La Federal Reserve conclude il 2024 con un cambio di strategia. I mercati in tumulto. Il passaggio della FED all’inflazione come rischio predominante scuote le small-cap e le tech non profittevoli.
La Federal Reserve ha concluso il 2024 con una terza riduzione consecutiva del tasso di interesse di riferimento, portandolo al range del 4,25%-4,50%. Tuttavia, questa decisione ha segnato un cambiamento significativo nel focus della politica monetaria: l’attenzione della Fed si è spostata dal mercato del lavoro all’inflazione, ora vista come il rischio predominante per l’economia.
Il Presidente Jerome Powell ha enfatizzato questo nuovo orientamento dichiarando che le proiezioni sull’inflazione per il 2024 hanno “perso coerenza” e che il ritorno al target del 2% richiederà molto più tempo del previsto. Questo cambiamento è supportato dalle nuove proiezioni che indicano un’inflazione al 2,5% alla fine del prossimo anno, rispetto al 2,1% previsto a settembre, e che non raggiungerà l’obiettivo del 2% fino al 2027. Powell ha sottolineato che ulteriori riduzioni dei tassi dipenderanno da progressi significativi nella riduzione dell’inflazione, ribadendo che la Fed si muoverà con cautela.
La reazione dei mercati ha evidenziato le implicazioni di questa nuova fase della politica monetaria. L’S&P 500, inizialmente stabile, è crollato del 3% registrando la peggiore “Fed Day” dal marzo 2020, quando la banca centrale attuò un taglio d’emergenza durante la pandemia. Solo meno di venti titoli dell’indice hanno chiuso in territorio positivo, mentre il Russell 2000, rappresentativo delle small-cap, è sceso del 4,4%, segnando il peggior calo dal giugno 2022. Anche i rendimenti dei Treasury sono aumentati sensibilmente: il movimento è stato il più marcato da una riunione Fed dal “taper tantrum” del 2013. La volatilità del mercato è esplosa, con il VIX che ha superato quota 28, il livello più alto dall’estate.
Parallelamente, il dollaro si è rafforzato al livello più alto dal 2022, penalizzando le multinazionali e le valute concorrenti come l’euro, la sterlina e lo yuan cinese offshore. I settori più speculativi, tra cui le tech non profittevoli, hanno subito perdite massicce: Tesla è scesa dell’8,3% mentre il Bitcoin ha perso il 5%, interrompendo il recente rally. In questo contesto, Powell ha paragonato l’attuale approccio della Fed a guidare nella nebbia, suggerendo che una strategia più conservativa sia necessaria per affrontare l’incertezza economica.
Questo approccio si riflette nelle proiezioni dei tassi: la mediana prevede solo due tagli di 25 punti base nel 2025, la metà di quanto stimato a settembre.
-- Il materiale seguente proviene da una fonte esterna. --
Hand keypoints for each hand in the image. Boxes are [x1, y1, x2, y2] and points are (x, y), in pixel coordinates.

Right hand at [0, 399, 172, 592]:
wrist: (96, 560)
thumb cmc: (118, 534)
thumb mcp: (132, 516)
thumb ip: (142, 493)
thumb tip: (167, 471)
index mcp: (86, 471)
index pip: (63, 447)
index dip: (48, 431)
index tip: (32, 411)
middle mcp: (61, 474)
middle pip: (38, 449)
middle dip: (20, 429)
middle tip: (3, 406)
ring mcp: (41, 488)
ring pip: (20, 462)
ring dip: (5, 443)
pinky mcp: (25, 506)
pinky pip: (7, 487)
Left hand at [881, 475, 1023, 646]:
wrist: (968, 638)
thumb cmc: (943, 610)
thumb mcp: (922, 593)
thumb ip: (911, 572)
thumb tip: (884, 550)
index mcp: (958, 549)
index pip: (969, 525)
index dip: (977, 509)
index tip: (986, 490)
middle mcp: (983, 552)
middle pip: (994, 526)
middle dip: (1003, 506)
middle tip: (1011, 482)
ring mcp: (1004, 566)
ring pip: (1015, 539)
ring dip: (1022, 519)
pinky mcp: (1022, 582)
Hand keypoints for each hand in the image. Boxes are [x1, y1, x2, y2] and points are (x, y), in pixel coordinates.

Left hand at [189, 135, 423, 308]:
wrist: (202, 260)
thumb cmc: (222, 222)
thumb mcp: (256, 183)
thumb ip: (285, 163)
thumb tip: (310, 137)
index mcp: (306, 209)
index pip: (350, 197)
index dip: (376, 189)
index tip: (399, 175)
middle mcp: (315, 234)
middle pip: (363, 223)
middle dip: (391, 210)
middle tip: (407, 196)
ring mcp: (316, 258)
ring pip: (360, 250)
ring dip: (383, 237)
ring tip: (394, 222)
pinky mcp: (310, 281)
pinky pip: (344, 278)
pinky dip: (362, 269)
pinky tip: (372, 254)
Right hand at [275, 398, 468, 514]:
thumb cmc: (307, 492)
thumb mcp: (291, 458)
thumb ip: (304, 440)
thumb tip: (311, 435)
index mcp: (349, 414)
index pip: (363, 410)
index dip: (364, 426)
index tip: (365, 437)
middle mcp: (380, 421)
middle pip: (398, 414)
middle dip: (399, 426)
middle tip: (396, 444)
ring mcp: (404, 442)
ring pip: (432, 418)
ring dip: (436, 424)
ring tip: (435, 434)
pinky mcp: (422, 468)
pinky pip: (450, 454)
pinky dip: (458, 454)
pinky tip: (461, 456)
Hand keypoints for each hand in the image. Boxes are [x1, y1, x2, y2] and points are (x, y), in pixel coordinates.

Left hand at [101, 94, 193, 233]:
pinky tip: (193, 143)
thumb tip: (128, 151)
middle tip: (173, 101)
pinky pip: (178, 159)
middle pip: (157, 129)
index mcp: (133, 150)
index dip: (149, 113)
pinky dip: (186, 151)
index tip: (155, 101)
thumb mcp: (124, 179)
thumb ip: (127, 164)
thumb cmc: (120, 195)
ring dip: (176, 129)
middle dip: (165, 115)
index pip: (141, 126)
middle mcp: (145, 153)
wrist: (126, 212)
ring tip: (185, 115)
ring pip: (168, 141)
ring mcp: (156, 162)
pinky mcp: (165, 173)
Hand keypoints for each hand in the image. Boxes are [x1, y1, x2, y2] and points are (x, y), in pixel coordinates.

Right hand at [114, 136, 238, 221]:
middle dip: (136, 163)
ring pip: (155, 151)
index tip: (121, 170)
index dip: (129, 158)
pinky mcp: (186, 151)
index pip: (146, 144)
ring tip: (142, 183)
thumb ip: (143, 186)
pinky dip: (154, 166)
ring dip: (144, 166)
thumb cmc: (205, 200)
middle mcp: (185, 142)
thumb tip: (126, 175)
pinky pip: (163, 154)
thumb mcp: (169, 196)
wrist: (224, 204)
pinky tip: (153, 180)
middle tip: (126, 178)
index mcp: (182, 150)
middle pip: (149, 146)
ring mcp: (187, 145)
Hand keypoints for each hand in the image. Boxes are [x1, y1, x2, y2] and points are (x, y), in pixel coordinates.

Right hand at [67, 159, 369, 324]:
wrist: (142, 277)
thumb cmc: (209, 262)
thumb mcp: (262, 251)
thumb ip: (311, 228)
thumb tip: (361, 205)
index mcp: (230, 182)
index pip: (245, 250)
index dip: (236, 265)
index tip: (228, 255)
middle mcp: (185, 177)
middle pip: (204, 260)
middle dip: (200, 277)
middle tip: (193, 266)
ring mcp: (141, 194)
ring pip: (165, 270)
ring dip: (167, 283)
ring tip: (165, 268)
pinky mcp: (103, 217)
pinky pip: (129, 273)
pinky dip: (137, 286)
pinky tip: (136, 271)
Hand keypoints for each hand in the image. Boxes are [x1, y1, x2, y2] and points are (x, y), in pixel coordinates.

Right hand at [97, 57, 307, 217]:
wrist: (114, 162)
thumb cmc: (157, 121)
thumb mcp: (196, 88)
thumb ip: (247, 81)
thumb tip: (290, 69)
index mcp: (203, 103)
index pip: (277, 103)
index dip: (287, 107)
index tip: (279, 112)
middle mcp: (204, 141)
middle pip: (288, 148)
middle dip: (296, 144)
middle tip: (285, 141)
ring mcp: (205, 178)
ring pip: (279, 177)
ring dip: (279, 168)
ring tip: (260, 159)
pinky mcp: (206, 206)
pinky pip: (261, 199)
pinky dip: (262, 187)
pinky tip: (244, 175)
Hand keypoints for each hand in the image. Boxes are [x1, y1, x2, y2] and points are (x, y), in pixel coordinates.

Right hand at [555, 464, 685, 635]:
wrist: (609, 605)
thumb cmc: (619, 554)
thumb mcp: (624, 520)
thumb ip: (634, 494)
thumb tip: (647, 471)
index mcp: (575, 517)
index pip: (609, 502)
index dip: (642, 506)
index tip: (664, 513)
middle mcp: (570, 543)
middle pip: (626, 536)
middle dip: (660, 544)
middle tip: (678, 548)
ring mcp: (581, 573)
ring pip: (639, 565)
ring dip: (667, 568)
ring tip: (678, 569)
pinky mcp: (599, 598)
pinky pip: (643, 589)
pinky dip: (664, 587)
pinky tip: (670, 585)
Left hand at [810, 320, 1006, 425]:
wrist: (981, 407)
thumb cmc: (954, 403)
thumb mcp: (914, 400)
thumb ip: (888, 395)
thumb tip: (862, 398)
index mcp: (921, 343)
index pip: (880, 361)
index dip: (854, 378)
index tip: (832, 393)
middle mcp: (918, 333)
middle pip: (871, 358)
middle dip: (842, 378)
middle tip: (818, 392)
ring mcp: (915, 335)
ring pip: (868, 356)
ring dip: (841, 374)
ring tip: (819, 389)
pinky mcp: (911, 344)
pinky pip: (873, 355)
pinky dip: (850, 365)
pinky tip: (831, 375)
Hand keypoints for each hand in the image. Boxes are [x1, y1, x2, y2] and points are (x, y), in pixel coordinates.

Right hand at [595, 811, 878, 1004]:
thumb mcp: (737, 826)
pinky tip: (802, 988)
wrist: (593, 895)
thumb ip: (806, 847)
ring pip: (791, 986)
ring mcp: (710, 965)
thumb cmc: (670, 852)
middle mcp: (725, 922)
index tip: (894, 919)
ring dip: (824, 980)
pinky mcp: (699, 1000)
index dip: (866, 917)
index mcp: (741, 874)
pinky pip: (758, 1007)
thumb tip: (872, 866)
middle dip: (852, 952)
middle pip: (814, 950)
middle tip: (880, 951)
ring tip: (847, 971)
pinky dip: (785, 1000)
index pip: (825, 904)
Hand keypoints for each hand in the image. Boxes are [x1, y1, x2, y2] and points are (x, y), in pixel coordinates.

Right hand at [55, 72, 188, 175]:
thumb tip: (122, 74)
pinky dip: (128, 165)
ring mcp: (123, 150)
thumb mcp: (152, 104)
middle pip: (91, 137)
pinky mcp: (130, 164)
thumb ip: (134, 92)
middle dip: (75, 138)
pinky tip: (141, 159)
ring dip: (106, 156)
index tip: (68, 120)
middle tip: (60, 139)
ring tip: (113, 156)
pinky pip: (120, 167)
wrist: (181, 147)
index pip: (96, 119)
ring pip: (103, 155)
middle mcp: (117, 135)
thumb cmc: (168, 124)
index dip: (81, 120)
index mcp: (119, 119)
Parallelamente, la Fed ha ridotto il tasso della Reverse Repurchase Facility (RRP) di 30 punti base, posizionandolo a cinque punti sotto il limite inferiore del range dei Fed Funds. Questa decisione mira a evitare tensioni nei mercati monetari e a incentivare il trasferimento di liquidità verso le riserve bancarie, creando spazio per ulteriori riduzioni del bilancio della Fed.
In conclusione, la riunione della Fed ha sancito una nuova fase nella politica monetaria, con un ritorno deciso al focus sull’inflazione. Sebbene il ciclo di tagli non sia concluso, la Fed ha chiarito che ulteriori mosse accomodanti saranno subordinate a progressi concreti nel controllo dei prezzi. Questo cambiamento evidenzia l’impegno della Fed a bilanciare il sostegno all’economia con la necessità di riportare l’inflazione sotto controllo, segnando un allontanamento dalla priorità data al mercato del lavoro nei mesi precedenti.
La grande domanda che ci si pone ora è: continuerà lo storno o avremo un rimbalzo? Con le valutazioni tirate e il posizionamento degli operatori elevato, il breve termine potrebbe vedere ulteriori cali fino a venerdì, seguiti da un clima di bassa volatilità durante le festività natalizie, caratterizzato da tentativi di rimbalzo alternati a giornate di timide vendite.